## Required work
Scan the material for the word "style" and return every matching line.

## Records shown
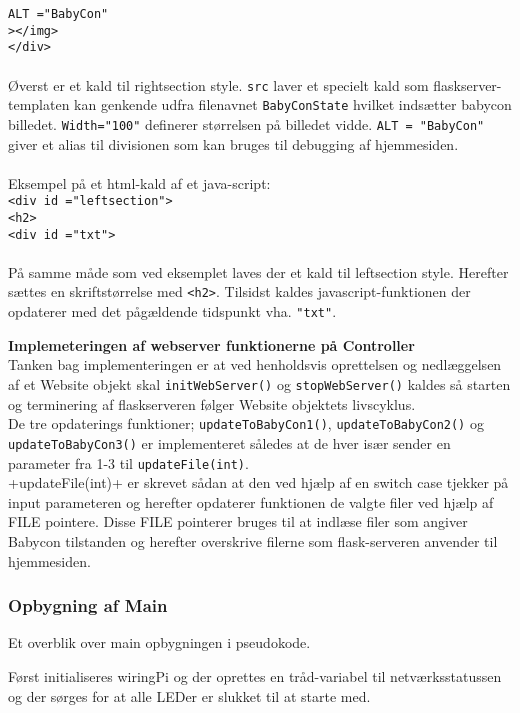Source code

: \verb+ALT ="BabyCon"+\\
\verb+></img>+\\
\verb+</div>+\\
\\Øverst er et kald til rightsection style. \verb+src+ laver et specielt kald som flaskserver-templaten kan genkende udfra filenavnet \verb+BabyConState+ hvilket indsætter babycon billedet. \verb+Width="100"+ definerer størrelsen på billedet vidde. \verb+ALT = "BabyCon"+ giver et alias til divisionen som kan bruges til debugging af hjemmesiden.\\
\\Eksempel på et html-kald af et java-script:\\
\verb+<div id ="leftsection">+ \\
\verb+<h2>+ \\
\verb+<div id ="txt">+ \\
\\På samme måde som ved eksemplet laves der et kald til leftsection style. Herefter sættes en skriftstørrelse med \verb+<h2>+. Tilsidst kaldes javascript-funktionen der opdaterer med det pågældende tidspunkt vha. \verb+"txt"+.

\textbf{Implemeteringen af webserver funktionerne på Controller} \\
Tanken bag implementeringen er at ved henholdsvis oprettelsen og nedlæggelsen af et Website objekt skal \verb+initWebServer()+ og \verb+stopWebServer()+ kaldes så starten og terminering af flaskserveren følger Website objektets livscyklus. \\ 
De tre opdaterings funktioner; \verb+updateToBabyCon1()+, \verb+updateToBabyCon2()+ og \verb+updateToBabyCon3()+ er implementeret således at de hver især sender en parameter fra 1-3 til \verb+updateFile(int)+. \\ 
+updateFile(int)+ er skrevet sådan at den ved hjælp af en switch case tjekker på input parameteren og herefter opdaterer funktionen de valgte filer ved hjælp af FILE pointere. Disse FILE pointerer bruges til at indlæse filer som angiver Babycon tilstanden og herefter overskrive filerne som flask-serveren anvender til hjemmesiden.

\subsubsection*{Opbygning af Main}

Et overblik over main opbygningen i pseudokode. 

Først initialiseres wiringPi og der oprettes en tråd-variabel til netværksstatussen og der sørges for at alle LEDer er slukket til at starte med.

## Exercise answer
\\Øverst er et kald til rightsection style. \verb+src+ laver et specielt kald som flaskserver-templaten kan genkende udfra filenavnet \verb+BabyConState+ hvilket indsætter babycon billedet. \verb+Width="100"+ definerer størrelsen på billedet vidde. \verb+ALT = "BabyCon"+ giver et alias til divisionen som kan bruges til debugging af hjemmesiden.\\
\\På samme måde som ved eksemplet laves der et kald til leftsection style. Herefter sættes en skriftstørrelse med \verb+<h2>+. Tilsidst kaldes javascript-funktionen der opdaterer med det pågældende tidspunkt vha. \verb+"txt"+.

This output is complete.